* [Exercise objective]
Reproduce the text lines of every item below verbatim, leaving out the pictures.

----- The input -----

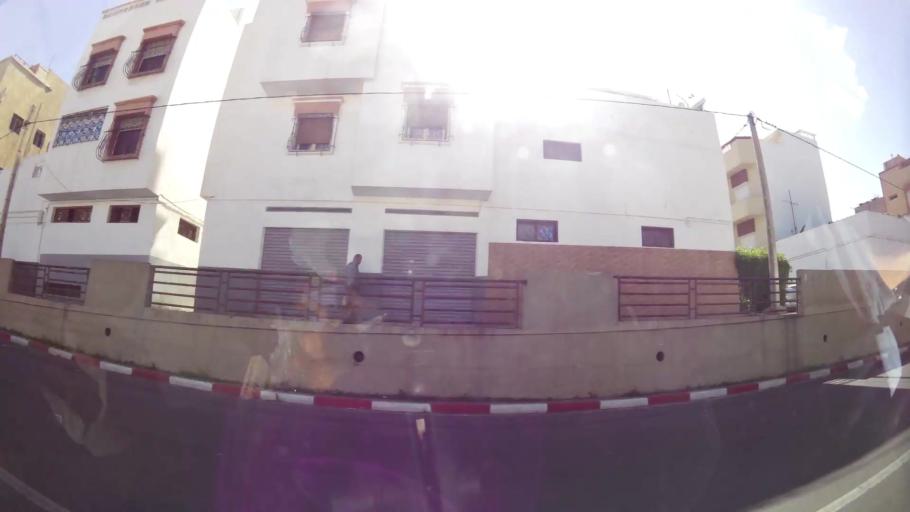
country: MA
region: Souss-Massa-Draa
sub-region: Agadir-Ida-ou-Tnan
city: Agadir
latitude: 30.4165
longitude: -9.5921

-----

* [Written answer]
country: MA
region: Souss-Massa-Draa
sub-region: Agadir-Ida-ou-Tnan
city: Agadir
latitude: 30.4165
longitude: -9.5921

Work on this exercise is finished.